Recuerdo que hacia 1911 me encontré a madame Renoir saliendo precipitadamente de una clínica en la que habían de operar a su esposo aquel mismo día.
—¿Cómo está?
—Han aplazado la operación hasta mañana... Discúlpeme, tengo mucha prisa: mi marido me ha enviado a buscar su caja de colores. ¡Quiere pintar unas flores que le hay traído hoy!
Renoir trabajó en esas flores durante todo el día; a la mañana siguiente aún estaba trabajando en ellas cuando fueron a buscarle para llevarle a la mesa de operaciones.
Cézanne no podía aguantar a Van Gogh ni a Gauguin.
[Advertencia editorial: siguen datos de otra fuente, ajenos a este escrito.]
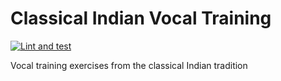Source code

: # Classical Indian Vocal Training

[![Lint and test](https://github.com/jujhars13/indian-vocal-training/actions/workflows/main.yaml/badge.svg)](https://github.com/jujhars13/indian-vocal-training/actions/workflows/main.yaml)

Vocal training exercises from the classical Indian tradition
Una vez que Van Gogh mostró sus telas a Cézanne y le pidió su opinión, éste respondió:
—¡Sinceramente pinta usted como un loco!
Y en cuanto a Gauguin, lo acusaba de haber intentado “birlarle su pequeña sensación”. No dejé, a este respecto, de decirle a Cézanne cuánto lo admiraba y respetaba a Gauguin pero éste ya no pensaba en el pintor de Tahití.
—Compréndalo, monsieur Vollard —me decía, tratando de que me apiadara de su propia suerte—: tengo una pequeña sensación que no consigo expresar; ¡es como si poseyera una moneda de oro y no pudiera utilizarla!
Para desviar las ideas del maestro, le informé de que un admirador acababa de adquirir en mi tienda, de una sola vez, tres cuadros suyos.
—¿Es un paisano? —quiso saber Cézanne.
—Es extranjero: un holandés.
—¡Tienen buenos museos!
Deseoso de mostrar mis conocimientos artísticos, alabé la Ronda nocturna. Cézanne me interrumpió:
—Nada me revienta más que toda esa gente que veo apiñada en la sala de la Ronda nocturna con aire extasiado; vomitarían encima si Rembrandt empezara a bajar de precio. Pero entretanto, sólo con que quieras sonarte te tienes que ir. Además lo grandioso, y no lo digo en el mal sentido, acaba cansando. También hay montañas que, cuando uno está delante, grita: me c... en D..., pero para el día a día, con un simple cerro hay de sobra. Mire, monsieur Vollard, me jorobaría tener en mi dormitorio La balsa de la Medusa.
Y luego, de pronto:
—¡Ay! ¿Cuándo veré un cuadro mío en el museo?